(Saved entries)

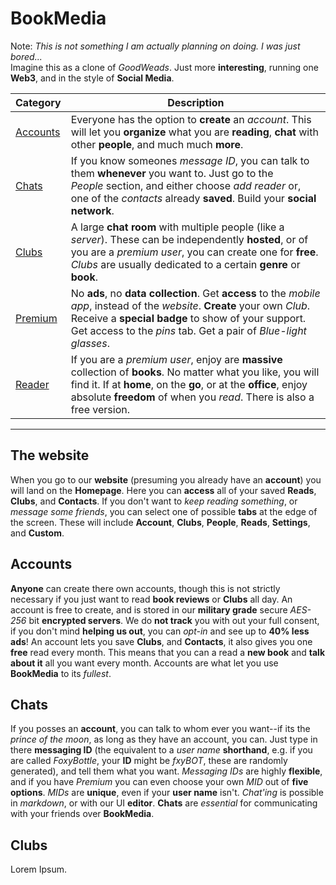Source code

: # BookMedia

Note: *This is not something I am actually planning on doing. I was just bored...*  
Imagine this as a clone of *GoodWeads*. Just more **interesting**, running one **Web3**, and in the style of **Social Media**.

| Category              | Description                                                                                                                                                                                                                                              |
| --------------------- | -------------------------------------------------------------------------------------------------------------------------------------------------------------------------------------------------------------------------------------------------------- |
| [Accounts](#accounts) | Everyone has the option to **create** an *account*. This will let you **organize** what you are **reading**, **chat** with other **people**, and much much **more**.                                                                                     |
| [Chats](#chats)       | If you know someones *message ID*, you can talk to them **whenever** you want to. Just go to the *People* section, and either choose *add reader* or, one of the *contacts* already **saved**. Build your **social network**.                            |
| [Clubs](#clubs)       | A large **chat room** with multiple people (like a *server*). These can be independently **hosted**, or of you are a *premium user*, you can create one for **free**. *Clubs* are usually dedicated to a certain **genre** or **book**.                  |
| [Premium](#premium)   | No **ads**, no **data collection**. Get **access** to the *mobile app*, instead of the *website*. **Create** your own *Club*. Receive a **special badge** to show of your support. Get access to the *pins* tab. Get a pair of *Blue-light glasses*.     |
| [Reader](#reader)     | If you are a *premium user*, enjoy are **massive** collection of **books**. No matter what you like, you will find it. If at **home**, on the **go**, or at the **office**, enjoy absolute **freedom** of when you *read*. There is also a free version. |

---

## The website

When you go to our **website** (presuming you already have an **account**) you will land on the **Homepage**. Here you can **access** all of your saved **Reads**, **Clubs**, and **Contacts**. If you don't want to *keep reading something*, or *message some friends*, you can select one of possible **tabs** at the edge of the screen. These will include **Account**, **Clubs**, **People**, **Reads**, **Settings**, and **Custom**.

## Accounts

**Anyone** can create there own accounts, though this is not strictly necessary if you just want to read **book reviews** or **Clubs** all day. An account is free to create, and is stored in our **military grade** secure *AES-256* bit **encrypted servers**. We do **not track** you with out your full consent, if you don't mind **helping us out**, you can *opt-in* and see up to **40% less ads**! An account lets you save **Clubs**, and **Contacts**, it also gives you one **free** read every month. This means that you can a read a **new book** and **talk about it** all you want every month. Accounts are what let you use **BookMedia** to its *fullest*.

## Chats

If you posses an **account**, you can talk to whom ever you want--if its the *prince of the moon*, as long as they have an account, you can. Just type in there **messaging ID** (the equivalent to a *user name* **shorthand**, e.g. if you are called *FoxyBottle*, your **ID** might be *fxyBOT*, these are randomly generated), and tell them what you want. *Messaging IDs* are highly **flexible**, and if you have *Premium* you can even choose your own *MID* out of **five options**. *MIDs* are **unique**, even if your **user name** isn't. *Chat'ing* is possible in *markdown*, or with our UI **editor**. **Chats** are *essential* for communicating with your friends over **BookMedia**.

## Clubs

Lorem Ipsum.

▶ [Task statement] All entries above are to be reproduced exactly, with no pictures.

▶ [Result of this exercise]
Source code

: # BookMedia

Note: *This is not something I am actually planning on doing. I was just bored...*  
Imagine this as a clone of *GoodWeads*. Just more **interesting**, running one **Web3**, and in the style of **Social Media**.

| Category              | Description                                                                                                                                                                                                                                              |
| --------------------- | -------------------------------------------------------------------------------------------------------------------------------------------------------------------------------------------------------------------------------------------------------- |
| [Accounts](#accounts) | Everyone has the option to **create** an *account*. This will let you **organize** what you are **reading**, **chat** with other **people**, and much much **more**.                                                                                     |
| [Chats](#chats)       | If you know someones *message ID*, you can talk to them **whenever** you want to. Just go to the *People* section, and either choose *add reader* or, one of the *contacts* already **saved**. Build your **social network**.                            |
| [Clubs](#clubs)       | A large **chat room** with multiple people (like a *server*). These can be independently **hosted**, or of you are a *premium user*, you can create one for **free**. *Clubs* are usually dedicated to a certain **genre** or **book**.                  |
| [Premium](#premium)   | No **ads**, no **data collection**. Get **access** to the *mobile app*, instead of the *website*. **Create** your own *Club*. Receive a **special badge** to show of your support. Get access to the *pins* tab. Get a pair of *Blue-light glasses*.     |
| [Reader](#reader)     | If you are a *premium user*, enjoy are **massive** collection of **books**. No matter what you like, you will find it. If at **home**, on the **go**, or at the **office**, enjoy absolute **freedom** of when you *read*. There is also a free version. |

---

## The website

When you go to our **website** (presuming you already have an **account**) you will land on the **Homepage**. Here you can **access** all of your saved **Reads**, **Clubs**, and **Contacts**. If you don't want to *keep reading something*, or *message some friends*, you can select one of possible **tabs** at the edge of the screen. These will include **Account**, **Clubs**, **People**, **Reads**, **Settings**, and **Custom**.

## Accounts

**Anyone** can create there own accounts, though this is not strictly necessary if you just want to read **book reviews** or **Clubs** all day. An account is free to create, and is stored in our **military grade** secure *AES-256* bit **encrypted servers**. We do **not track** you with out your full consent, if you don't mind **helping us out**, you can *opt-in* and see up to **40% less ads**! An account lets you save **Clubs**, and **Contacts**, it also gives you one **free** read every month. This means that you can a read a **new book** and **talk about it** all you want every month. Accounts are what let you use **BookMedia** to its *fullest*.

## Chats

If you posses an **account**, you can talk to whom ever you want--if its the *prince of the moon*, as long as they have an account, you can. Just type in there **messaging ID** (the equivalent to a *user name* **shorthand**, e.g. if you are called *FoxyBottle*, your **ID** might be *fxyBOT*, these are randomly generated), and tell them what you want. *Messaging IDs* are highly **flexible**, and if you have *Premium* you can even choose your own *MID* out of **five options**. *MIDs* are **unique**, even if your **user name** isn't. *Chat'ing* is possible in *markdown*, or with our UI **editor**. **Chats** are *essential* for communicating with your friends over **BookMedia**.

## Clubs

Lorem Ipsum.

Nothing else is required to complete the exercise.